Het college van B&W van de gemeente Montferland heeft de openbaarmaking op grond van de Wet openbaarheid bestuur (Wob) in twee besluiten geweigerd.

De uitspraak

De Afdeling oordeelt op grond van het zorgvuldigheidsbeginsel dat er in dit geval van het college verlangd kon worden dat er – bij voorkeur – een inventarislijst werd verstrekt. Ook concludeert de Afdeling dat de weigering van openbaarmaking van taxatiedocumenten en gespreksverslagen en e-mailcorrespondentie van de projectgroep Gemeentehuislocatie ontoereikend is gemotiveerd.

Relevantie praktijk Wet open overheid (Woo)
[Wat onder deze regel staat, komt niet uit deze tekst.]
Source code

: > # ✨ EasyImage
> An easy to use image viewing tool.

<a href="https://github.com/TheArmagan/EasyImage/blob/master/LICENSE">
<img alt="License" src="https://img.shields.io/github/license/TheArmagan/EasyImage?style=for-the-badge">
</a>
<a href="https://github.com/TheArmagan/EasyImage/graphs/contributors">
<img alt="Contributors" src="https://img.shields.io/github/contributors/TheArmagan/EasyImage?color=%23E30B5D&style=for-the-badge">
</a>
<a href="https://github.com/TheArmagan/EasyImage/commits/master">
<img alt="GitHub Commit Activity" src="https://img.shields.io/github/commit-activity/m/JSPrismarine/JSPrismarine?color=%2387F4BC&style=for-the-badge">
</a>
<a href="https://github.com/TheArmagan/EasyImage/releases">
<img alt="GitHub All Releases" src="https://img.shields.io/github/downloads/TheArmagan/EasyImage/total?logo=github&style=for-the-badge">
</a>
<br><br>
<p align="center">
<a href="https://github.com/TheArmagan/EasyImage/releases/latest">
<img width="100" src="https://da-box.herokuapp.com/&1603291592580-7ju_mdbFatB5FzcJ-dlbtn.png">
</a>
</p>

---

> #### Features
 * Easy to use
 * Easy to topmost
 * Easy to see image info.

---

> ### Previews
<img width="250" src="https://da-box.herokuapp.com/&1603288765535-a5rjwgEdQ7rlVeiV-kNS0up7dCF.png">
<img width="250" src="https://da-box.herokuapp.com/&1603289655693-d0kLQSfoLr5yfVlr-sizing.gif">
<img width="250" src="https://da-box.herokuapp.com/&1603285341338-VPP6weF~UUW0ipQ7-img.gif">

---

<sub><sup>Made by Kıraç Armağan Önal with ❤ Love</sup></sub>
Afgezien van de nieuwswaarde van de uitspraak in verband met het onderwerp waarop het verzoek betrekking had, zijn de overwegingen bezien vanuit de Woo-praktijk ook het lezen waard. De uitspraak is niet zozeer vernieuwend, maar hierin komen weer een aantal veel voorkomende aspecten van de Wob- en Woo-praktijk aan de orde.
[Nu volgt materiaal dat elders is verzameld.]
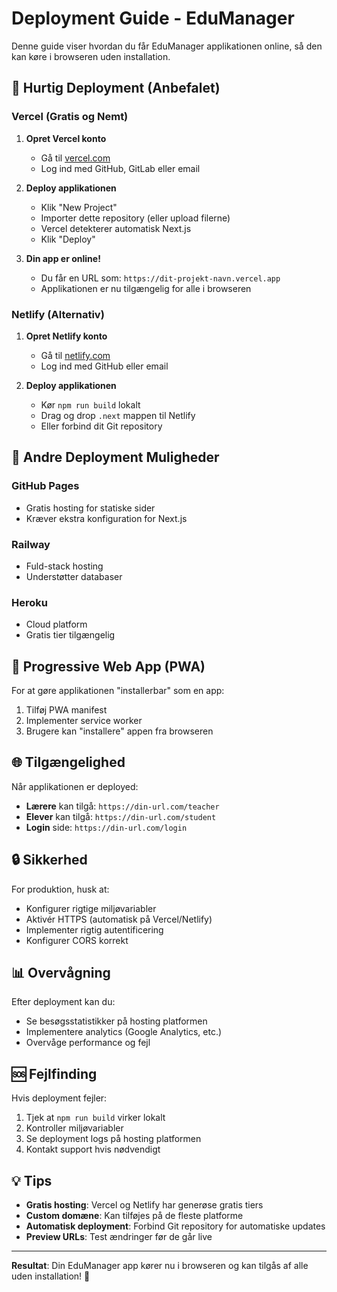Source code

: # Deployment Guide - EduManager

Denne guide viser hvordan du får EduManager applikationen online, så den kan køre i browseren uden installation.

## 🚀 Hurtig Deployment (Anbefalet)

### Vercel (Gratis og Nemt)

1. **Opret Vercel konto**
   - Gå til [vercel.com](https://vercel.com)
   - Log ind med GitHub, GitLab eller email

2. **Deploy applikationen**
   - Klik "New Project"
   - Importer dette repository (eller upload filerne)
   - Vercel detekterer automatisk Next.js
   - Klik "Deploy"

3. **Din app er online!**
   - Du får en URL som: `https://dit-projekt-navn.vercel.app`
   - Applikationen er nu tilgængelig for alle i browseren

### Netlify (Alternativ)

1. **Opret Netlify konto**
   - Gå til [netlify.com](https://netlify.com)
   - Log ind med GitHub eller email

2. **Deploy applikationen**
   - Kør `npm run build` lokalt
   - Drag og drop `.next` mappen til Netlify
   - Eller forbind dit Git repository

## 🔧 Andre Deployment Muligheder

### GitHub Pages
- Gratis hosting for statiske sider
- Kræver ekstra konfiguration for Next.js

### Railway
- Fuld-stack hosting
- Understøtter databaser

### Heroku
- Cloud platform
- Gratis tier tilgængelig

## 📱 Progressive Web App (PWA)

For at gøre applikationen "installerbar" som en app:

1. Tilføj PWA manifest
2. Implementer service worker
3. Brugere kan "installere" appen fra browseren

## 🌐 Tilgængelighed

Når applikationen er deployed:

- **Lærere** kan tilgå: `https://din-url.com/teacher`
- **Elever** kan tilgå: `https://din-url.com/student`
- **Login** side: `https://din-url.com/login`

## 🔒 Sikkerhed

For produktion, husk at:

- Konfigurer rigtige miljøvariabler
- Aktivér HTTPS (automatisk på Vercel/Netlify)
- Implementer rigtig autentificering
- Konfigurer CORS korrekt

## 📊 Overvågning

Efter deployment kan du:

- Se besøgsstatistikker på hosting platformen
- Implementere analytics (Google Analytics, etc.)
- Overvåge performance og fejl

## 🆘 Fejlfinding

Hvis deployment fejler:

1. Tjek at `npm run build` virker lokalt
2. Kontroller miljøvariabler
3. Se deployment logs på hosting platformen
4. Kontakt support hvis nødvendigt

## 💡 Tips

- **Gratis hosting**: Vercel og Netlify har generøse gratis tiers
- **Custom domæne**: Kan tilføjes på de fleste platforme
- **Automatisk deployment**: Forbind Git repository for automatiske updates
- **Preview URLs**: Test ændringer før de går live

---

**Resultat**: Din EduManager app kører nu i browseren og kan tilgås af alle uden installation! 🎉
Het is bijvoorbeeld prettig om te lezen dat de Afdeling wederom het belang van een inventarislijst onderstreept. In het meest ideale geval gaan Woo-besluiten vergezeld van een inventarislijst waaruit blijkt wat de zoekslag door het bestuursorgaan aan documenten heeft opgeleverd, van welke documenten openbaarmaking wordt geweigerd en welke documenten slechts gedeeltelijk openbaar worden gemaakt. In laatstgenoemde documenten zijn dan de geheimgehouden passages onleesbaar gemaakt en moet worden vermeld op welke grond dit is gebeurd. De inventarislijst is het middel bij uitstek om de afhandeling van het verzoek om openbaarmaking van stukken op overzichtelijke wijze te presenteren, vooral als het gaat om een groot aantal documenten en als openbaarmaking van documenten wordt geweigerd.

Helaas gebeurt dit niet altijd, of is de lijst niet duidelijk/compleet, mede op basis van het argument dat er op grond van de Wob/Woo geen verplichting bestaat om nieuwe documenten te vervaardigen om aan het verzoek van de aanvrager te voldoen. Ondanks dat deze vervaardigingsplicht inderdaad niet geldt op grond van de Woo, kan het zorgvuldigheidsbeginsel toch vergen dat er een inventarislijst wordt opgesteld. De Afdeling stelt voorop dat de Wob volgens vaste rechtspraak (zie bijvoorbeeld de uitspraak van 23 september 2020 ECLI:NL:RVS:2020:2276)  inderdaad geen verplichting oplegt tot het vervaardigen van documenten. Maar: op grond van het zorgvuldigheidsbeginsel mag wel worden verwacht dat inzichtelijk is welke documenten er worden geweigerd en dat er een inventarislijst wordt opgesteld als dit niet inzichtelijk wordt gemaakt met bijvoorbeeld een duidelijke toelichting. Dit was hier het geval. De Afdeling overweegt dat de inventarislijst in dat geval als een geëigend middel wordt gezien. Deze lijn gaat ook op voor de Woo.

Verder zijn met name de uitgebreide overwegingen over in hoeverre nu de openbaarmaking van een taxatierapport mag worden geweigerd de moeite van het lezen waard. In dit geval had het college de openbaarmaking hiervan geweigerd, omdat deze bedrijfs- en fabricagegegevens betroffen die door natuurlijke personen of rechtspersonen vertrouwelijk aan de overheid zijn meegedeeld (dit staat nu in artikel 5.1, eerste lid, onder c van de Woo).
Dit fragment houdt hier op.